Key Responsibilities
Design, develop, and maintain ETL pipelines using PySpark, Apache Airflow, and Azure Data Factory (ADF).
Build and optimize distributed data processing jobs using PySpark.
Orchestrate and schedule workflows using Apache Airflow.
Develop and manage data ingestion and transformation pipelines in Azure Data Factory.
Write clean, efficient, and reusable code using Python .
Develop and optimize complex SQL queries for MySQL and PostgreSQL databases.
Work with MongoDB for handling semi-structured and unstructured data.
Perform data analysis using Pandas and NumPy to support business insights.
Create basic to intermediate data visualizations using Matplotlib, Power BI, and Streamlit.
Monitor data pipelines, troubleshoot issues, and ensure data quality and performance.
Collaborate with cross-functional teams including analysts, data scientists, and product teams.

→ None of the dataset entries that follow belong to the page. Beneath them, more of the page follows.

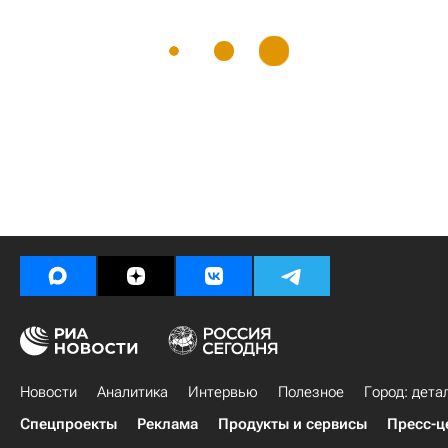
Новости
Аналитика
Интервью
Полезное
Город: дета
Спецпроекты
Реклама
Продукты и сервисы
Пресс-ц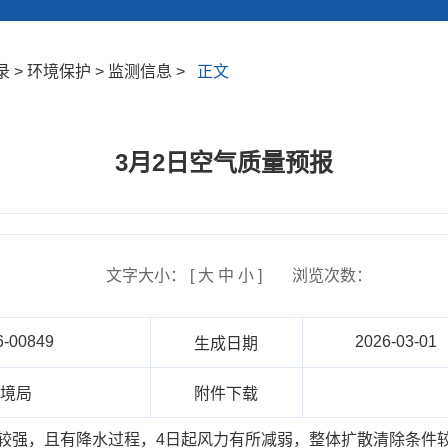
> 环境保护 > 监测信息 >
正文
3月2日空气质量预报
文字大小： [
大
中
小
]
浏览次数：
6-00849
2026-03-01
生成日期
环境局
附件下载
风力较强，且有降水过程，4日起风力有所减弱，整体扩散清除条件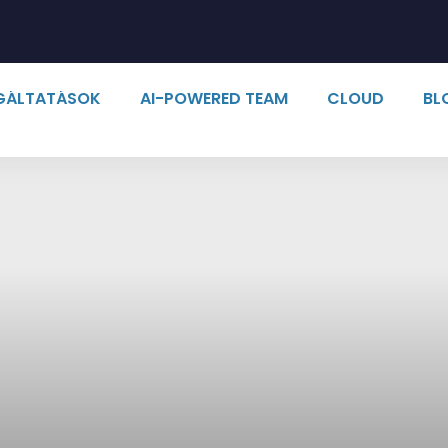
LGÁLTATÁSOK
AI-POWERED TEAM
CLOUD
BL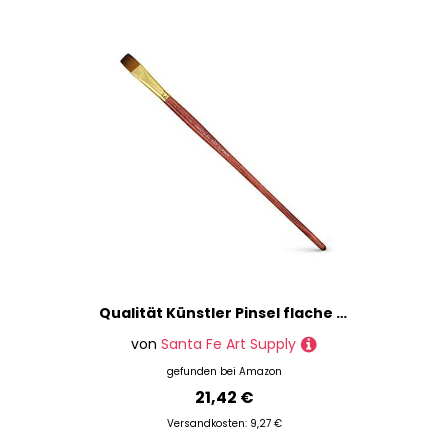
Spritzlack
Stoffmalerei
Verdünner
Window Color
Zeichenbretter & -platten
Zeichentische
Zeichnen
Marke
Preis
% Sale
Qualität Künstler Pinsel flache synthetische Pinsel Spitze Größe 9. Acryl Öl Aquarell & Face Paint. Lange Griff Ersatz Pinsel
von
Santa Fe Art Supply
gefunden bei
Amazon
21,42 €
Versandkosten: 9,27 €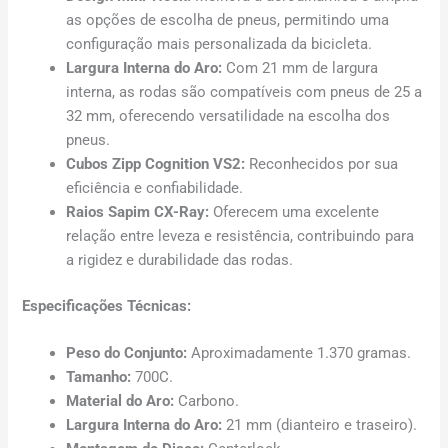
as opções de escolha de pneus, permitindo uma
configuração mais personalizada da bicicleta.
Largura Interna do Aro:
Com 21 mm de largura
interna, as rodas são compatíveis com pneus de 25 a
32 mm, oferecendo versatilidade na escolha dos
pneus.
Cubos Zipp Cognition VS2:
Reconhecidos por sua
eficiência e confiabilidade.
Raios Sapim CX-Ray:
Oferecem uma excelente
relação entre leveza e resistência, contribuindo para
a rigidez e durabilidade das rodas.
Especificações Técnicas:
Peso do Conjunto:
Aproximadamente 1.370 gramas.
Tamanho:
700C.
Material do Aro:
Carbono.
Largura Interna do Aro:
21 mm (dianteiro e traseiro).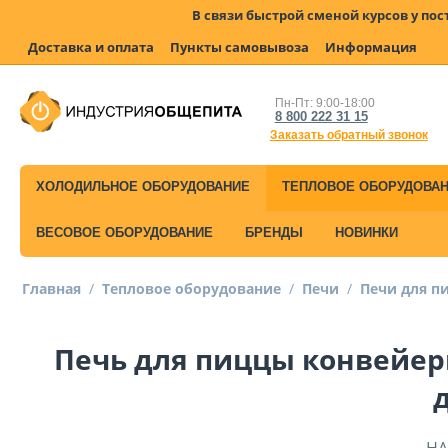
В связи быстрой сменой курсов у по
Доставка и оплата
Пункты самовывоза
Информация
Пн-Пт: 9:00-18:00
8 800 222 31 15
Заказать обратный звонок
ХОЛОДИЛЬНОЕ ОБОРУДОВАНИЕ
ТЕПЛОВОЕ ОБОРУДОВА
ВЕСОВОЕ ОБОРУДОВАНИЕ
БРЕНДЫ
НОВИНКИ
Главная
/
Тепловое оборудование
/
Печи
/
Печи для п
Печь для пиццы конвейерн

Required Skills & Qualifications
Programming Languages
Proficiency in Python
Databases
Strong experience with MySQL and PostgreSQL
Hands-on exposure to MongoDB
Data Engineering
Experience building ETL/ELT pipelines
Hands-on with PySpark for large-scale data processing
Experience using Apache Airflow for workflow orchestration
Experience with Azure Data Factory (ADF)
Data Analysis & Visualization
Hands-on experience with Pandas and NumPy
Ability to create visualizations using Matplotlib
Experience with Power BI for dashboards and reporting
Exposure to Streamlit for building data-driven applications
Good to Have
Experience with Azure data services (Azure Data Lake, Synapse Analytics).
Familiarity with Git and version control best practices.
Basic understanding of data warehousing concepts.
Exposure to cloud-based deployments and CI/CD pipelines.